Liebe Blogleser,
Unerwartet, aber wahr: Auch das Erbe geht mit der Zeit. Vor einiger Zeit begann die Welt des Kulturerbes von ihrem Elfenbeinturm herabzusteigen. Niederländische Kulturerbeorganisationen haben daran gearbeitet, ihre Sichtweise durch Beteiligung und Diskussion zu erweitern. Eine Möglichkeit, dies zu erreichen, bestand darin, bei Entscheidungen unterschiedliche Vorstellungen über das Erbe zu berücksichtigen. Heute zählt nicht nur die berufliche Perspektive, sondern auch die Sichtweise der Anwohner.

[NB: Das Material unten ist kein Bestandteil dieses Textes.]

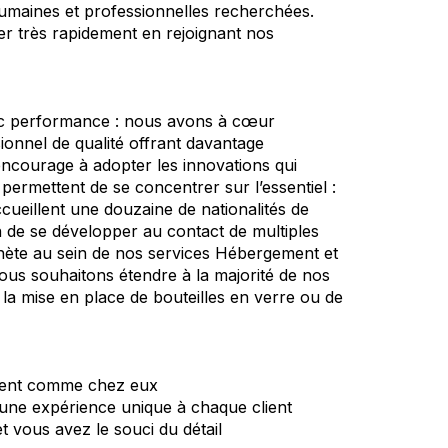
umaines et professionnelles recherchées.
r très rapidement en rejoignant nos
vec performance : nous avons à cœur
ionnel de qualité offrant davantage
 encourage à adopter les innovations qui
 permettent de se concentrer sur l’essentiel :
cueillent une douzaine de nationalités de
on de se développer au contact de multiples
anète au sein de nos services Hébergement et
us souhaitons étendre à la majorité de nos
, la mise en place de bouteilles en verre ou de
entent comme chez eux
 une expérience unique à chaque client
et vous avez le souci du détail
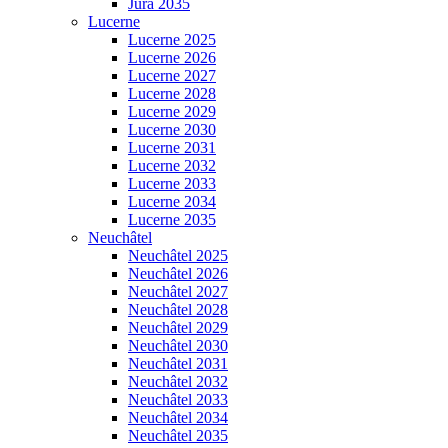
Jura 2035
Lucerne
Lucerne 2025
Lucerne 2026
Lucerne 2027
Lucerne 2028
Lucerne 2029
Lucerne 2030
Lucerne 2031
Lucerne 2032
Lucerne 2033
Lucerne 2034
Lucerne 2035
Neuchâtel
Neuchâtel 2025
Neuchâtel 2026
Neuchâtel 2027
Neuchâtel 2028
Neuchâtel 2029
Neuchâtel 2030
Neuchâtel 2031
Neuchâtel 2032
Neuchâtel 2033
Neuchâtel 2034
Neuchâtel 2035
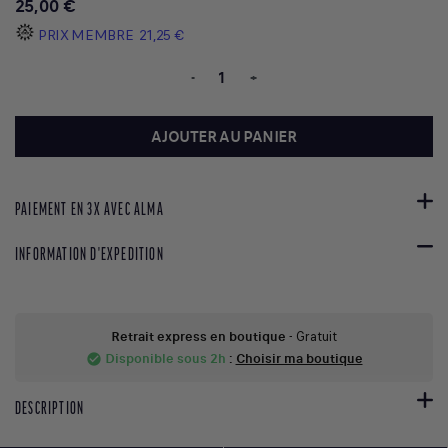
25,00 €
PRIX MEMBRE
21,25 €
-
+
AJOUTER AU PANIER
PAIEMENT EN 3X AVEC ALMA
INFORMATION D'EXPEDITION
Retrait express en boutique
- Gratuit
Disponible sous 2h
:
Choisir ma boutique
check_circle
DESCRIPTION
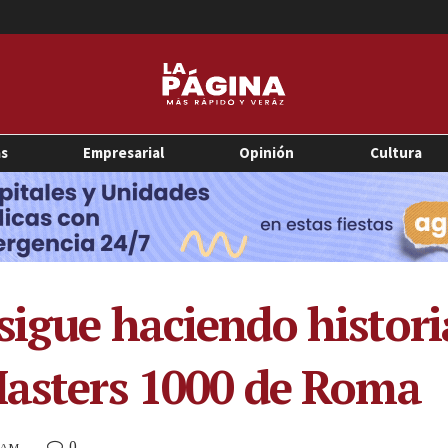
as
Empresarial
Opinión
Cultura
igue haciendo historia 
Masters 1000 de Roma
0
4 AM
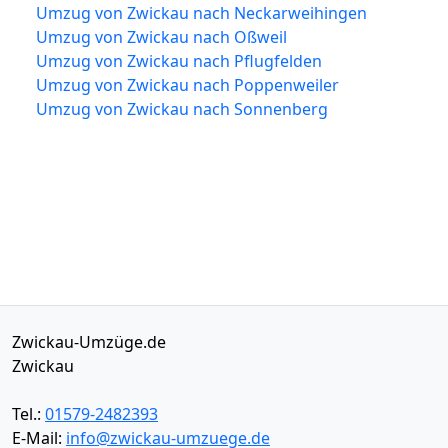
Umzug von Zwickau nach Neckarweihingen
Umzug von Zwickau nach Oßweil
Umzug von Zwickau nach Pflugfelden
Umzug von Zwickau nach Poppenweiler
Umzug von Zwickau nach Sonnenberg
Zwickau-Umzüge.de
Zwickau
Tel.:
01579-2482393
E-Mail:
info@zwickau-umzuege.de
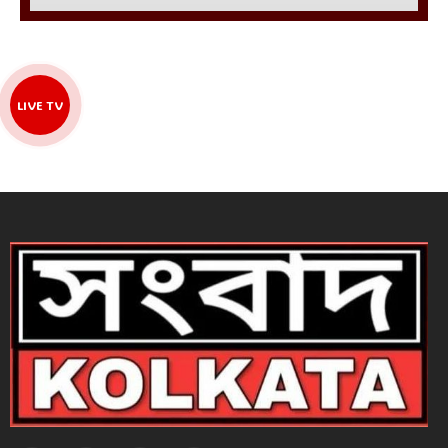
LIVE TV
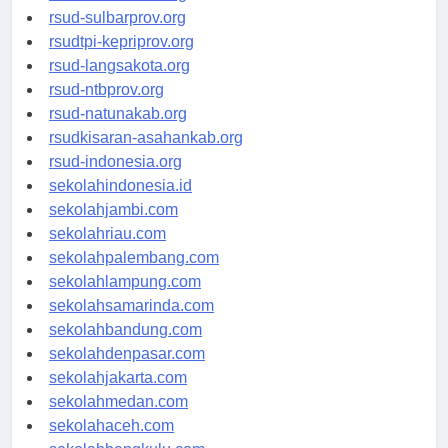
rsud-brebeskab.org
rsud-sulbarprov.org
rsudtpi-kepriprov.org
rsud-langsakota.org
rsud-ntbprov.org
rsud-natunakab.org
rsudkisaran-asahankab.org
rsud-indonesia.org
sekolahindonesia.id
sekolahjambi.com
sekolahriau.com
sekolahpalembang.com
sekolahlampung.com
sekolahsamarinda.com
sekolahbandung.com
sekolahdenpasar.com
sekolahjakarta.com
sekolahmedan.com
sekolahaceh.com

Als Student der Stadtplanung habe ich alles über diesen „Bottom-up“-Trend gelernt. Mein Bachelorstudium habe ich mit der Idee begonnen, bald ganze Stadtlandschaften vom Reißbrett zu entwerfen. Aber als ich fertig war, sah es eher so aus, als würde mein Kerngeschäft darin bestehen, Grillabende zu organisieren, um die Einheimischen mit den neuen Plänen für ihre Nachbarschaft zu überzeugen.
Ich wechselte zum Kulturerbe, nur um festzustellen, dass der Sektor des Kulturerbes in die gleiche Richtung zu gehen scheint. Das sollte keine große Überraschung sein: Schließlich gibt es einen allgemeinen Trend, den Bürgern mehr Verantwortung und damit mehr Mitsprache einzuräumen.
Im Jahr 2005 spiegelte sich dieser Trend in einem europäischen Konvent wider, der im portugiesischen Faro ausgearbeitet wurde. Die Faro-Konvention betont den verbindenden Wert des Erbes, seine Bedeutung für die Gesellschaft und die Bedeutung der Teilhabe. Faro wurde bereits von zahlreichen europäischen Ländern unterzeichnet. Auch die Niederlande bereiten sich auf die Unterzeichnung der Konvention vor. Auf Anfrage von Kulturministerin Ingrid van Engelshoven untersucht derzeit ein Expertengremium, was Faro für unser Land bedeuten kann.
Als Liebhaber aller alten Dinge muss ich zugeben, dass ich diese neue Konvention zunächst mit Argwohn betrachtete. Muss das Erbe wirklich den neuesten Trends hinterherlaufen? dachte ich traurig. Was ist mit all diesen Kulturerbe-Experten? Werden sie sich bald den Stadtplanern anschließen und die Barbie für die Einheimischen anfeuern?
Aber je mehr ich mich mit dieser Konvention befasste, desto relevanter wurde sie. Es scheint mit den aktuellen kulturellen Debatten zu harmonieren, die ich als Chefredakteur von Erfgoedstem (Heritage Voice) verfolge, von Statuen umstrittener Persönlichkeiten bis hin zur Frage, ob Zwarte Piet einen Platz in den festlichen Traditionen der Niederlande haben sollte. Das Erbe beschränkt sich nicht mehr auf alte Kirchen oder die Landhäuser der Aristokratie. Es ist viel persönlicher geworden, ein Mittel, um ein geliebtes Objekt oder eine geliebte Tradition zu bewahren.
Trotzdem stellt mir Faro immer noch eine Reihe von Fragen. Was würde es für den Kulturerbesektor bedeuten, wenn die Niederlande die Konvention unterzeichnen würden? Wie würde sich dies auf die Arbeit des Kulturerbe-Experten auswirken? Sollen sie anfangen, sich mit Holzkohle für das nächste Nachbarschaftstreffen einzudecken? Und inwieweit halten wir uns bereits an die
Empfehlungen der Konvention?
Dies sind die Themen, die ich in diesem Blog untersuchen möchte. In den kommenden Wochen werde ich lesen, recherchieren, Interviews führen und Kulturbegeisterte treffen… so weit wie möglich in diesen seltsamen Zeiten, die wir durchleben. Ich hoffe, Sie begleiten mich auf meiner Suche, eine nostalgische Seele auf der Suche nach dem neuen und noch unerforschten Land Faro.